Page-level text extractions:
>>

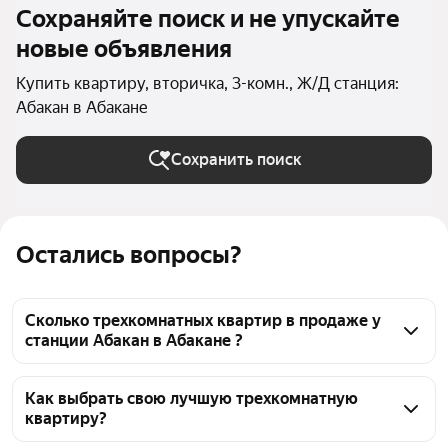
Сохраняйте поиск и не упускайте
новые объявления
Купить квартиру, вторичка, 3-комн., Ж/Д станция:
Абакан в Абакане
Сохранить поиск
Остались вопросы?
Сколько трехкомнатных квартир в продаже у
станции Абакан в Абакане ?
На Яндекс Недвижимости в продаже у станции 
Абакан в Абакане 319 трехкомнатных квартир, из 
Как выбрать свою лучшую трехкомнатную
квартиру?
них 1 объявление от собственников, 318 объявлений 
от агентств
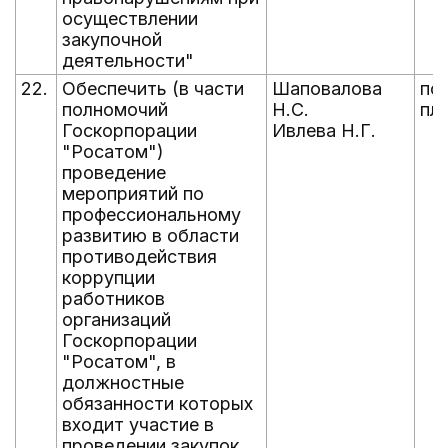
осуществлении
закупочной
деятельности"
22.
Обеспечить (в части
Шаповалова
по
полномочий
Н.С.
пл
Госкорпорации
Ивлева Н.Г.
"Росатом")
проведение
мероприятий по
профессиональному
развитию в области
противодействия
коррупции
работников
организаций
Госкорпорации
"Росатом", в
должностные
обязанности которых
входит участие в
проведении закупок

<<

**Work required:** Reproduce every line above exactly as written, omitting the images.

**Response:**
Сохраняйте поиск и не упускайте
новые объявления
Купить квартиру, вторичка, 3-комн., Ж/Д станция:
Абакан в Абакане
Сохранить поиск
Остались вопросы?
Сколько трехкомнатных квартир в продаже у
станции Абакан в Абакане ?
На Яндекс Недвижимости в продаже у станции 
Абакан в Абакане 319 трехкомнатных квартир, из 
Как выбрать свою лучшую трехкомнатную
квартиру?
них 1 объявление от собственников, 318 объявлений 
от агентств
осуществлении
закупочной
деятельности"
22.
Обеспечить (в части
Шаповалова
по
полномочий
Н.С.
пл
Госкорпорации
Ивлева Н.Г.
"Росатом")
проведение
мероприятий по
профессиональному
развитию в области
противодействия
коррупции
работников
организаций
Госкорпорации
"Росатом", в
должностные
обязанности которых
входит участие в
проведении закупок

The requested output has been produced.